AUFGABE A ->
Schreib aus dem Text über die Berliner Lichtgrenze den Abschnitt ab, der bei den Worten „Berlin war wieder“ beginnt und nach „Westteil der Stadt.“ aufhört.
AUFGABE B ->
Wie lang war laut dem Text über die Berliner Lichtgrenze die neue Grenze?
AUFGABE C ->
Welche Kindheitserinnerungen nennt der Text über die Berliner Lichtgrenze in dem Satz, der mit „An der mecklenburgischen Ostsee aufgewachsen“ beginnt? Zähl alle auf.

VORGEGEBENER TEXT ->
Berlin war wieder geteilt, zumindest symbolisch. Die neue Grenze war glücklicherweise nur 15 km lang und zog sich durch den Ostteil der Stadt. Von der Oberbaumbrücke bis zur Bornholmer Straße, keine Absperrungen und Grenzkontrollen mehr, nur 8000 Ballons, die eine Lichtgrenze bilden.
Als die Ballons am Abend in den Himmel steigen, musste ich mir das eine oder andere Tränchen wegdrücken (und laufen lassen), denn vor 25 Jahren stand ich auch schon hier und durfte das erste Mal in meinem Leben in den Westteil der Stadt.
Ein guter Zeitpunkt, innezuhalten und zurückzuschauen, was in den Jahren der neu gewonnen Reisefreiheit passiert ist. Und vielleicht auch noch ein Stückchen weiter zurück, wohin und wie wir vor 1989 gereist sind oder ob überhaupt…
Ich habe mich ja immer gefragt, woher meine Reiselust kommt. Ich bin weder mutig noch kann ich es in den Genen haben. Meine Familie ist eher bodenständig und vor allem mein Vater hat gern zugegeben, dass er die Klevbüx anhat (wie man im Norden sagt). Warum durch die Weltgeschichte toben, Mecklenburg ist so schön. Recht hat er. In meiner Kindheit habe ich nichts vermisst. An der mecklenburgischen Ostsee aufgewachsen, hatte ich das Meer direkt vor der Tür und denke gern an unbeschwerte Sommer am Strand, Familientreffen in Omas Garten und den Duft von frisch geräuchertem Aal.

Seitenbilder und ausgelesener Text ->
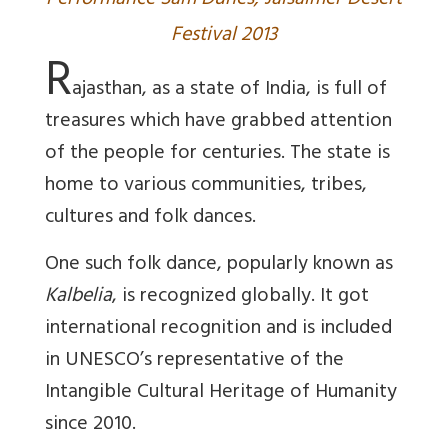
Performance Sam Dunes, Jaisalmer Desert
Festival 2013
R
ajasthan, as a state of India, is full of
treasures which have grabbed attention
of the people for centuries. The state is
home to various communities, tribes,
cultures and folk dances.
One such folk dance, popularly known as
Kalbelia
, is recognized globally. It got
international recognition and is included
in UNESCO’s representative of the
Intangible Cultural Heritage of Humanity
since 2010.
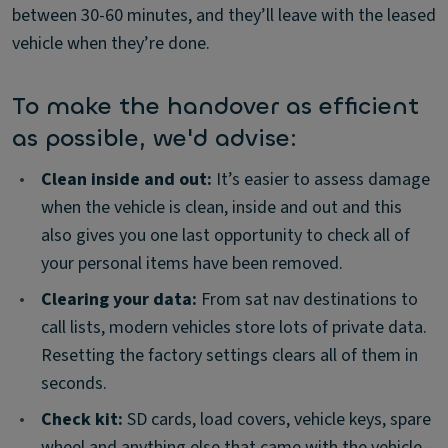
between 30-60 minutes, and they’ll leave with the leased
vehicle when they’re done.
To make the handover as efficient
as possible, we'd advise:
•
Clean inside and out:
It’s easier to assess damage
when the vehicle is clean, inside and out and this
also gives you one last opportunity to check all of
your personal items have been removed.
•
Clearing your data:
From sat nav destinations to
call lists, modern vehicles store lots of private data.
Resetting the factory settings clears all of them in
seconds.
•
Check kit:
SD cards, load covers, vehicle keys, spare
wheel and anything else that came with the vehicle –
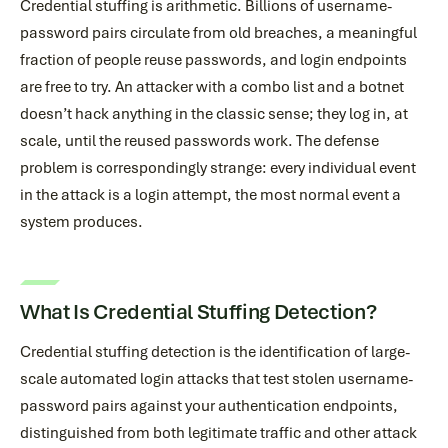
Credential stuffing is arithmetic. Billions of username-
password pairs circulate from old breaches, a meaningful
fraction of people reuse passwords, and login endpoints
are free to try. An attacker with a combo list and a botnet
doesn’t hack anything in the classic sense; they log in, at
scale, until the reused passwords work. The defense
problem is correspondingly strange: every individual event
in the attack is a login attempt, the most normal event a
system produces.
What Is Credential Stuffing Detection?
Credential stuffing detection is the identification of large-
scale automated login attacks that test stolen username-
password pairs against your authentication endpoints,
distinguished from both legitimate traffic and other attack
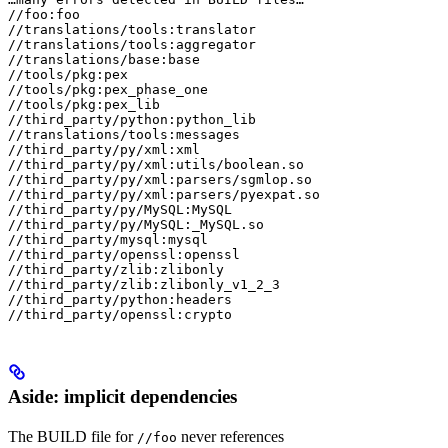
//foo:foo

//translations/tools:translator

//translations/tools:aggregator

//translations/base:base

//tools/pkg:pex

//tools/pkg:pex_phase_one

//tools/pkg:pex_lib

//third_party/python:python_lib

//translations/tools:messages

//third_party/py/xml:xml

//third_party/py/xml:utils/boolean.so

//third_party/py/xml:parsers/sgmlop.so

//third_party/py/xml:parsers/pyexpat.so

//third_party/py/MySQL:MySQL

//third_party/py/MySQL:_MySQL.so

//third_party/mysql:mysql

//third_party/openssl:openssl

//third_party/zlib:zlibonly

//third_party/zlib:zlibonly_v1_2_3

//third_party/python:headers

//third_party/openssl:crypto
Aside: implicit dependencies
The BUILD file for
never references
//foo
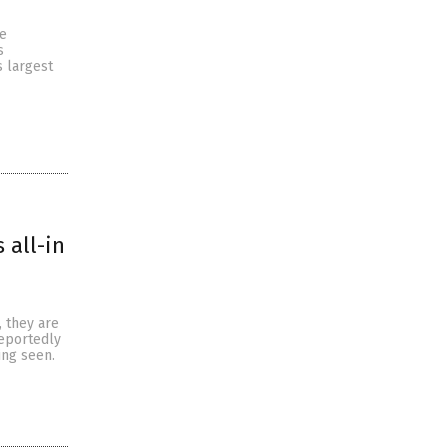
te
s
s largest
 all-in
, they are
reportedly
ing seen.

ERWARTETE ANTWORT A ->
Berlin war wieder geteilt, zumindest symbolisch. Die neue Grenze war glücklicherweise nur 15 km lang und zog sich durch den Ostteil der Stadt. Von der Oberbaumbrücke bis zur Bornholmer Straße, keine Absperrungen und Grenzkontrollen mehr, nur 8000 Ballons, die eine Lichtgrenze bilden.
Als die Ballons am Abend in den Himmel steigen, musste ich mir das eine oder andere Tränchen wegdrücken (und laufen lassen), denn vor 25 Jahren stand ich auch schon hier und durfte das erste Mal in meinem Leben in den Westteil der Stadt.

ERWARTETE ANTWORT B ->
15 km

ERWARTETE ANTWORT C ->
- unbeschwerte Sommer am Strand
- Familientreffen in Omas Garten
- der Duft von frisch geräuchertem Aal